EXPLORE THE MATERIAL
[1] List every phrase that appears inside quotation marks in the forum thread about Elixir book ideas.
[2] Write the next post in the forum thread about Elixir book ideas, picking up after its final line.

(Beginning of TEXT SHOWN)

I 100% agree, PragProg is one my favorite publishers and would love to work with them. I did actually approach them with the proposal, however, for this one they felt it might be too niche which is not unfair when you consider that is CQRS/ES on an e-commerce business domain.
I’m actually working on a different proposal and keeping my fingers crossed this will be a better fit.
New dev platform? I apologize if this is well known I’m out of loop. What is the new dev platform you are referring to?
@slashdotdash Happy to chat about it, what do you say?
In short we were going to launch a polyglot forum (like this one but for any/all languages) but thanks to some amazing feedback (particularly from partners such as PragProg and Manning) we decided to expand things… I think you might like what we’ve come up with
Hopefully it won’t be too long now but if you’d like to get early access let me know and I’ll set you up with an account
I had some trouble with my Pragmatic proposal when I started—they said it was too niche (WebSocket in Elixir) and I couldn’t get it to work after a few back&forths. Bruce Tate gave me the advice to focus on what you can do instead of the tech. This led to the proposal being something like “build scalable real-time systems in Elixir”.
That shift completely changed the tone of the proposal.
Hey everyone! I believe this is the appropriate forum to share my comment.
I regularly write posts about Phoenix and LiveView for the Phoenix Files, and I was wondering if you have any ideas for what you’d like to read about. It could be anything related to Phoenix, or LiveView, or even the newest features / libraries. Let me know what you’re interested in!
There are tons of beginner resources (thank you) which are mostly awesome! I do think there is room for a beginner-friendly book that has a high level overview of how Elixir and related technologies interact. It would be incredibly cool to see something cookbook-like, but rather than example code, providing recipes for putting together a stack for working on a particular project. Of course, details would need to be filled in with more focused and comprehensive books and docs. I am thinking back to a lecture from bootcamp when my instructor trialed a new lesson I found incredibly helpful. It had all explanations and diagrams explaining why we were learning what we were learning (for example, wireframe-type diagrams showing information flowing). After this talk, I had a mental roadmap, and though it was a lot of information, it actually freed up my mental space to focus more deeply on each skill. My guess is that this might be an area particularly helpful for bridging the gap between more traditional education in universities, where there tends to be more room in the curriculum for cultivating awareness of larger-scale patterns, contexts, and perspectives.
As a person who has chosen Elixir as a concurrent language I see lack of concurrency covering books. A book which is like “Functional programming in Elixir” In it’s narrow approach. I’m now reading “programming Erlang” as a book about concurrency Itself because I haven’t found proper texts with problems about It.
This is a little bit frustrating.

(End of TEXT SHOWN)
(Beginning of DATASET EXCERPTS)

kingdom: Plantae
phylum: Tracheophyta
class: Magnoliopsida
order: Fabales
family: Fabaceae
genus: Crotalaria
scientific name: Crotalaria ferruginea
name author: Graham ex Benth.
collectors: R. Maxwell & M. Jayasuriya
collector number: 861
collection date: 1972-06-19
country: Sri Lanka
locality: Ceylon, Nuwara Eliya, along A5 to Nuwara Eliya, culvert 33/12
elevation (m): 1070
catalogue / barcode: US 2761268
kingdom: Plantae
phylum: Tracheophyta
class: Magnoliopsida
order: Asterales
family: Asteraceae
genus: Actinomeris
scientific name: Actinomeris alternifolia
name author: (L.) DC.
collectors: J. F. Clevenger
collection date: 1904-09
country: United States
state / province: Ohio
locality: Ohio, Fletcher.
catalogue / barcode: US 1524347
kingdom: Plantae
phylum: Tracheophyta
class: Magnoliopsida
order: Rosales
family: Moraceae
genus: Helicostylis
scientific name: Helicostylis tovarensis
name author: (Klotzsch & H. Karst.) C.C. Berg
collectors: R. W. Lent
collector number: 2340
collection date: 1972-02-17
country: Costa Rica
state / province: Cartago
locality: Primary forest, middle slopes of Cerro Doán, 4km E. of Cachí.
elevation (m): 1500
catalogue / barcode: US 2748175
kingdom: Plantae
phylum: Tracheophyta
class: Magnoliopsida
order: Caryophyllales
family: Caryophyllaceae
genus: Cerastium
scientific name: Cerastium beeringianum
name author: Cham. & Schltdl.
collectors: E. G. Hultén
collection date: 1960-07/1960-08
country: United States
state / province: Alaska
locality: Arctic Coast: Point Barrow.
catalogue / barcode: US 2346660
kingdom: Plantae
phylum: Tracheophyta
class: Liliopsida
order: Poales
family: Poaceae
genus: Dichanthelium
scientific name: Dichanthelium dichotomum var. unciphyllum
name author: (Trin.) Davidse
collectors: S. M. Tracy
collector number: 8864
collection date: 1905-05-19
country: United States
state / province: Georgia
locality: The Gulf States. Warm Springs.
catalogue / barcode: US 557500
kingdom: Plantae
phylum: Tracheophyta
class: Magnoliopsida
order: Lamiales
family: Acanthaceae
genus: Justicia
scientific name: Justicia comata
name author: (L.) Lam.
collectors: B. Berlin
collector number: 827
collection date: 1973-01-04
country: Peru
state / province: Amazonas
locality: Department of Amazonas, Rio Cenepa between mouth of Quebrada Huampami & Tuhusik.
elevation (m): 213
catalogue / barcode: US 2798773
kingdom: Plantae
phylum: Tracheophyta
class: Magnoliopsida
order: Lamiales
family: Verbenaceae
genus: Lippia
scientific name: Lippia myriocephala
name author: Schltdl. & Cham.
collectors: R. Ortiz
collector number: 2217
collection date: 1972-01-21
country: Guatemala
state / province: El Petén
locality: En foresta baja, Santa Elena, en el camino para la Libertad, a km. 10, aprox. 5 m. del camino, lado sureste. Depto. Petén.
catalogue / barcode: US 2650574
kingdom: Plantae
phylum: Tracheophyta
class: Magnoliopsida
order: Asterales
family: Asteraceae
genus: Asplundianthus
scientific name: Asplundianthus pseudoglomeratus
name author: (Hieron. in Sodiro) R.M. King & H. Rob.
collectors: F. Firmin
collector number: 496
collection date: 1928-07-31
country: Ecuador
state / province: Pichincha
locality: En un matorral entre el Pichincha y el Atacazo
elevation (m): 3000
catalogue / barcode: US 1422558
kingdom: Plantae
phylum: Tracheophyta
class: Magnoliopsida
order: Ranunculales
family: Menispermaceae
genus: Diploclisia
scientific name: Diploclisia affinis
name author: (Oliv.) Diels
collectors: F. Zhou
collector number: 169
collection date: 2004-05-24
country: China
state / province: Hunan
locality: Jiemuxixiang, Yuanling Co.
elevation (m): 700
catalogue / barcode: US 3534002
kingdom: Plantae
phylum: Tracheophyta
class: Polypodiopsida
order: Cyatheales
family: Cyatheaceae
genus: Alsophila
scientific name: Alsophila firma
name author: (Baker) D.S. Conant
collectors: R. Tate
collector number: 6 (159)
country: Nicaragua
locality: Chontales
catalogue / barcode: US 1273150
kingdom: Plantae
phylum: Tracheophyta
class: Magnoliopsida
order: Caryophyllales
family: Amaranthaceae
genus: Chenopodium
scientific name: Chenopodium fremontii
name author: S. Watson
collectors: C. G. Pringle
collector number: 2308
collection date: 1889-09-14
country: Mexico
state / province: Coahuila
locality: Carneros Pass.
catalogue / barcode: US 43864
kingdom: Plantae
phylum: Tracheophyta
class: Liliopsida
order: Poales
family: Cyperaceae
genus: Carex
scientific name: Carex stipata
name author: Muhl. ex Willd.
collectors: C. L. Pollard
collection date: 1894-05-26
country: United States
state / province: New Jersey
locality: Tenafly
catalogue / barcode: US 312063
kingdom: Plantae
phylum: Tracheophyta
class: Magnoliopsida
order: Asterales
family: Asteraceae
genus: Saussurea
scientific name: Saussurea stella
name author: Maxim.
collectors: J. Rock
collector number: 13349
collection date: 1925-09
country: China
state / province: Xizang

(End of DATASET EXCERPTS)

ANSWER LIST
[1]
"build scalable real-time systems in Elixir"
"Functional programming in Elixir"
"programming Erlang"

[2]
Thank you and all the people involved in creating these interesting articles. I also really appreciate your initiative to inquire about the needs of others. I hope you will find interesting topics for your next articles.
Personally, I would be interested in seeing step-by-step tutorials or guides on creating a voice or video chat application using Phoenix and LiveView in a browser. The application could also include features such as sending real-time voice messages and creating discussion groups. A whatsapp like application…
I think this would be useful for many people, as it would allow them to learn the basics of Phoenix and LiveView while creating a practical and relevant application for an “OTP language” such as Elixir.
I second the Concurrent Data Processing in Elixir recommendation. It’s very well done. For someone with limited background in comp sci it served as a great intro to the concepts. More broadly it was a great overview of the Elixir ecosystem’s main libraries and abstractions for concurrent problems. I would like to find a “real world” type example that builds an application step by step.
A 10 minute video on getting started with LiveView. I’m talking really basic stuff. Setting up a route, defining a LiveView module, assigns, rendering HTML. I.e. just getting dead renders working. Heck, you don’t even have to say it’s about LiveView! Just routing a web request to rendering HTML!
After dead renders, then show the connected?/1 function and how it relates to progressive loading.
Then annotating HTML with event handlers and how the LiveView implements them.
One or two 10 min videos to get people up and running with LV!
Here is where you can find an up to date version of the book: The Little Ecto Cookbook - Dashbit ebooks The one you linked is at least 3 years outdated (also please don’t link to the book directly).
Yes!! I remember there was some other thread where people were complaining that it’s difficult to get started with LV unless you started with it long ago and kept up to date with its development. But that video looks totally up to date with Phoenix 1.7…
Would be cool to see a similar video, but for basic CRUD type stuff, kind of highlighting how much easier it is to do “restful resources” in LV as opposed to normal controller/actions.